What you should do →
Every entry that follows should be reproduced exactly.

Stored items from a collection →
○ ○ ○ ○ ○
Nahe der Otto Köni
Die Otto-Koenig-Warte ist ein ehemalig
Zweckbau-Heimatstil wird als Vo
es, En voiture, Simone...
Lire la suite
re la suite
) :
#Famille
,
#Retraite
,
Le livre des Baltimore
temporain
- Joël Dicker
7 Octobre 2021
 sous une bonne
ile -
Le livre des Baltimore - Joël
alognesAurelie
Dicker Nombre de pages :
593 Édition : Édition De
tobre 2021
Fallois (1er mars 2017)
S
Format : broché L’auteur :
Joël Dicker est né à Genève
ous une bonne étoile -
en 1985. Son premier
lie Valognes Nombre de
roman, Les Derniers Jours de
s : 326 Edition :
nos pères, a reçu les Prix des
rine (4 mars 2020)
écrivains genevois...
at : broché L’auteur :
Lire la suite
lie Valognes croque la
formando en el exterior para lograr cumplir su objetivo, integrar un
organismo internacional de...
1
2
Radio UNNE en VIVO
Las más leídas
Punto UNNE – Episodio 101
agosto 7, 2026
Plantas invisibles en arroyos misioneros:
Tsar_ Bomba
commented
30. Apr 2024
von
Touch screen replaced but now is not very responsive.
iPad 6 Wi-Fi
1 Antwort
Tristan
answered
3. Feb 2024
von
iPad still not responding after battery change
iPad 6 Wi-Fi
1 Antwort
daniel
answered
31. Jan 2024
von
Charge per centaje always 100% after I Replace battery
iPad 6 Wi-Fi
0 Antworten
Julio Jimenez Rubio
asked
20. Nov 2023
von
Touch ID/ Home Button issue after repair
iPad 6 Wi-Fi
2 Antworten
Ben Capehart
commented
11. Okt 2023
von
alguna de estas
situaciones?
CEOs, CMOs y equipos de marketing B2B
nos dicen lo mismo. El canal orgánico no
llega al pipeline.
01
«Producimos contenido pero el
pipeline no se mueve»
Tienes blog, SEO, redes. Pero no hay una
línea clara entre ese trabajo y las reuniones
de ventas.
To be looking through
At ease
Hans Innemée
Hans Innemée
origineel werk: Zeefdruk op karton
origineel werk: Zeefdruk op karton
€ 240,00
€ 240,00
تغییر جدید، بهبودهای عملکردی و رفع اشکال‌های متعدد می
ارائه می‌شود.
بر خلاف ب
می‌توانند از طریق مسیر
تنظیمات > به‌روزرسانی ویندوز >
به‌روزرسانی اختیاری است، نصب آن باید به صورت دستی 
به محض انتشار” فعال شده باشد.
○ ○ ○ ○ ○
Problem solution →
Nahe der Otto Köni
Die Otto-Koenig-Warte ist ein ehemalig
Zweckbau-Heimatstil wird als Vo
es, En voiture, Simone...
Lire la suite
re la suite
) :
#Famille
,
#Retraite
,
Le livre des Baltimore
temporain
- Joël Dicker
7 Octobre 2021
 sous une bonne
ile -
Le livre des Baltimore - Joël
alognesAurelie
Dicker Nombre de pages :
593 Édition : Édition De
tobre 2021
Fallois (1er mars 2017)
S
Format : broché L’auteur :
Joël Dicker est né à Genève
ous une bonne étoile -
en 1985. Son premier
lie Valognes Nombre de
roman, Les Derniers Jours de
s : 326 Edition :
nos pères, a reçu les Prix des
rine (4 mars 2020)
écrivains genevois...
at : broché L’auteur :
Lire la suite
lie Valognes croque la
formando en el exterior para lograr cumplir su objetivo, integrar un
organismo internacional de...
1
2
Radio UNNE en VIVO
Las más leídas
Punto UNNE – Episodio 101
agosto 7, 2026
Plantas invisibles en arroyos misioneros:
Tsar_ Bomba
commented
30. Apr 2024
von
Touch screen replaced but now is not very responsive.
iPad 6 Wi-Fi
1 Antwort
Tristan
answered
3. Feb 2024
von
iPad still not responding after battery change
iPad 6 Wi-Fi
1 Antwort
daniel
answered
31. Jan 2024
von
Charge per centaje always 100% after I Replace battery
iPad 6 Wi-Fi
0 Antworten
Julio Jimenez Rubio
asked
20. Nov 2023
von
Touch ID/ Home Button issue after repair
iPad 6 Wi-Fi
2 Antworten
Ben Capehart
commented
11. Okt 2023
von
alguna de estas
situaciones?
CEOs, CMOs y equipos de marketing B2B
nos dicen lo mismo. El canal orgánico no
llega al pipeline.
01
«Producimos contenido pero el
pipeline no se mueve»
Tienes blog, SEO, redes. Pero no hay una
línea clara entre ese trabajo y las reuniones
de ventas.
To be looking through
At ease
Hans Innemée
Hans Innemée
origineel werk: Zeefdruk op karton
origineel werk: Zeefdruk op karton
€ 240,00
€ 240,00
تغییر جدید، بهبودهای عملکردی و رفع اشکال‌های متعدد می
ارائه می‌شود.
بر خلاف ب
می‌توانند از طریق مسیر
تنظیمات > به‌روزرسانی ویندوز >
به‌روزرسانی اختیاری است، نصب آن باید به صورت دستی 
به محض انتشار” فعال شده باشد.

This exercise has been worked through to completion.